- _YOUR TASK_
Please give again, exactly, every line of the material from the one containing "the mattress or" to the end, including both of those lines.
START DATASET RECORDS
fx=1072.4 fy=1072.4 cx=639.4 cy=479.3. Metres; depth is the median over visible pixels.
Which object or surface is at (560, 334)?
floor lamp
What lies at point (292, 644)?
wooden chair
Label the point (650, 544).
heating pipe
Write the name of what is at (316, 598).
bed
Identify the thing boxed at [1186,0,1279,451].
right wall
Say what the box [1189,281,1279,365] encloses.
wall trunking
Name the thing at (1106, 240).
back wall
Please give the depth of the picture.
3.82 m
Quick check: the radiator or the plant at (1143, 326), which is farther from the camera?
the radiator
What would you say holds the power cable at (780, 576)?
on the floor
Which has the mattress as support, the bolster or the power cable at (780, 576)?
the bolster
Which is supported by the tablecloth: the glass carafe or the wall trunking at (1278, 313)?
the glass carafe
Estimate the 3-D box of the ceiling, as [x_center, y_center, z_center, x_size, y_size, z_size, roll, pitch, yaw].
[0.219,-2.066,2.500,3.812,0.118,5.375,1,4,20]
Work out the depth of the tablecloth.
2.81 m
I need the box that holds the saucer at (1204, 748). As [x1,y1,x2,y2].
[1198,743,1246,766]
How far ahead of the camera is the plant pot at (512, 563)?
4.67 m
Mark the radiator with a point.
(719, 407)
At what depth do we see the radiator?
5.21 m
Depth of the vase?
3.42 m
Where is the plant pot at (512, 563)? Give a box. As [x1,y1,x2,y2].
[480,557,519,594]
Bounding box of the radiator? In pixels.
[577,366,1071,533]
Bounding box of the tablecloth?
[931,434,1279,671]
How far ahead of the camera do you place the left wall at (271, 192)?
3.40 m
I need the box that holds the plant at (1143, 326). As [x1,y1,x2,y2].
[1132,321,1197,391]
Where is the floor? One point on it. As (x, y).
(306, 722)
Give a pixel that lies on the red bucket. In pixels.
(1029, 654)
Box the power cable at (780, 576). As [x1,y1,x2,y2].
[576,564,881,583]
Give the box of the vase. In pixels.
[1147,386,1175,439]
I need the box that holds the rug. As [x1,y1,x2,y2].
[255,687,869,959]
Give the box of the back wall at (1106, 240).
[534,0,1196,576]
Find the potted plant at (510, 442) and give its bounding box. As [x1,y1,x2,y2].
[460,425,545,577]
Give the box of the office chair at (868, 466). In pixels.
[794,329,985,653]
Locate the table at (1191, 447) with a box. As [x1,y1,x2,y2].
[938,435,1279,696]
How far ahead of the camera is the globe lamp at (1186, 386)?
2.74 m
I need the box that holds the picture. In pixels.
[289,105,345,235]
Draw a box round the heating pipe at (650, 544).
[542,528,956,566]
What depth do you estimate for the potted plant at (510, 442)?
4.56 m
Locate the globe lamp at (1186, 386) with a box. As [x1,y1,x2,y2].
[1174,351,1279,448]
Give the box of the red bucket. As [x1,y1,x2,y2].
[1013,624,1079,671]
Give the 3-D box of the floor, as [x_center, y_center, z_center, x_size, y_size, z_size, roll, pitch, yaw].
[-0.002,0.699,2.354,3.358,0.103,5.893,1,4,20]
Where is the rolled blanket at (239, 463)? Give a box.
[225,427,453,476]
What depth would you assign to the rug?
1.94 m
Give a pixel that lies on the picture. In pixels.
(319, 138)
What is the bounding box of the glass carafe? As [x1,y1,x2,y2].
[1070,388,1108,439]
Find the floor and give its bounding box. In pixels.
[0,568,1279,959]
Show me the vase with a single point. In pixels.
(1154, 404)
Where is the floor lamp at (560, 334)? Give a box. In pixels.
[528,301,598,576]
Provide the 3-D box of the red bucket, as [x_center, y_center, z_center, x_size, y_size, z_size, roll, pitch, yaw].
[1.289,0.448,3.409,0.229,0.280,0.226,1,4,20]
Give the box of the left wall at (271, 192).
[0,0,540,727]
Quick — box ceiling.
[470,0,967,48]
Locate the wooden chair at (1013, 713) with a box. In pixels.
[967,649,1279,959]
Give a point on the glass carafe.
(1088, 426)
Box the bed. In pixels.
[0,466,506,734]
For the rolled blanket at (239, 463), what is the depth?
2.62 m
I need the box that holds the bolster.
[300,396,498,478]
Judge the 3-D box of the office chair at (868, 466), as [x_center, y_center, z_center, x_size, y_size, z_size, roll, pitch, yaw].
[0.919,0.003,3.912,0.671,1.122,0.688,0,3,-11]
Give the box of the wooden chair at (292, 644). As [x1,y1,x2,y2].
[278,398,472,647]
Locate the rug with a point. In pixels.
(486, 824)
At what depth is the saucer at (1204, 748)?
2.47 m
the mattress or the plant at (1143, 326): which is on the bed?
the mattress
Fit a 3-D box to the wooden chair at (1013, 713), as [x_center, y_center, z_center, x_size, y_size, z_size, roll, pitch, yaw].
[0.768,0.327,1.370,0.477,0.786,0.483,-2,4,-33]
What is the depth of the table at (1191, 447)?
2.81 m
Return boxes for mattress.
END DATASET RECORDS
- _PROBLEM SOLUTION_
the mattress or the plant at (1143, 326): which is on the bed?
the mattress
Fit a 3-D box to the wooden chair at (1013, 713), as [x_center, y_center, z_center, x_size, y_size, z_size, roll, pitch, yaw].
[0.768,0.327,1.370,0.477,0.786,0.483,-2,4,-33]
What is the depth of the table at (1191, 447)?
2.81 m
Return boxes for mattress.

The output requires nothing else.